Friday, March 2, 2012

The Locomotion, Part 2: Detroit

    Listening to the song while driving a slow road that ran beside a railroad track I had a vision of the streets of Detroit filled with people dancing, a Motown carnival celebrating life before death, like the carnival of Mardi Gras celebrating life before the death of Lent, the season of ashes.  But we are dancing on the ashes of a city that fueled the smoldering groin of America with song and with cars.  We shine, our sweat pouring from defiant flesh:, ash and sweat mingling, making the barren, rich: flush with life.
     It is this dream of resurrection that the song sings in me and I believe it had to have been written there, in Detroit.  And though I know there are facts which contradict this, that prove it wrong, I choose to believe in a truth without basis in fact.

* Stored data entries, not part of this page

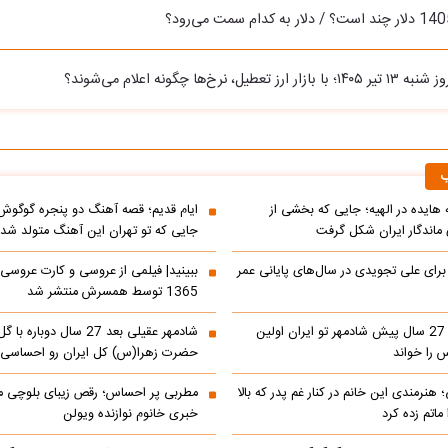
طیل، نرخ‌ها چگونه اعلام می‌شوند؟
ب
ه هایده در الهیه؛ جایی که بخشی از
ایام قدیم؛ قصه آهنگ دو پنجره گوگوش
اندگار ایران شکل گرفت
جایی که تو تهران این آهنگ متولد شد
 برای علی تجویدی در سال‌های پایانی عمر
ببینید| فیلمی از عروسی و کارت عروسی
1365 توسط همسرش منتشر شد
ببینید| کنسرت 27 سال پیش شادمهر تو ایران اولین
شادمهر عقیلی بعد 27 سال دو
 را خواند
حضرت زهرا(س) کل ایران رو احساسی 
 هنرمندی این خانم در کنار غم پدر که بالا
مطربی پر احساس؛ رقص زیبای بلوچی مر
ماتم زده کرد
خبری خانوم نوازنده ویولن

     I used to know two bright and beautiful women from Detroit who told me that they used to like to get high and drive in rush hour traffic there.  I never knew quite how to catalog this information.  I could not understand the motivation.  I have been in rush hour traffic in New York and New Jersey and have found no joy in it and certainly no reason to intensify the experience chemically.  These women seemed otherwise quite sane, so I couldn't dismiss this report as lunacy but rather sought to find some key to understanding or at least appreciation.
     We carry mysteries with us all our lives, questions raised but not resolved.  They linger sometimes for many years before something occurs to make them make sense.  This was a forty year mystery made sensible, if not entirely comprehensible, by a song.
     Detroit's vitality, its being, is a throbbing engine, it's wheels on macadam.   Cars are the blood that courses through its veins, they are life.  To be a part of a car and that car a part of the rush of life is to become one with the soul of the city, an experience I never had but think it might be akin to walking the rush hour streets of Manhattan.  This I have known and I have lost myself in the flow of humanity that pulses with the energy breathing from the stone and steel of the millions of souls whose bodies built this great gray machine, becoming the thing itself.
     This is where the Locomotion brought me, to Detroit., in a crowd, dancing.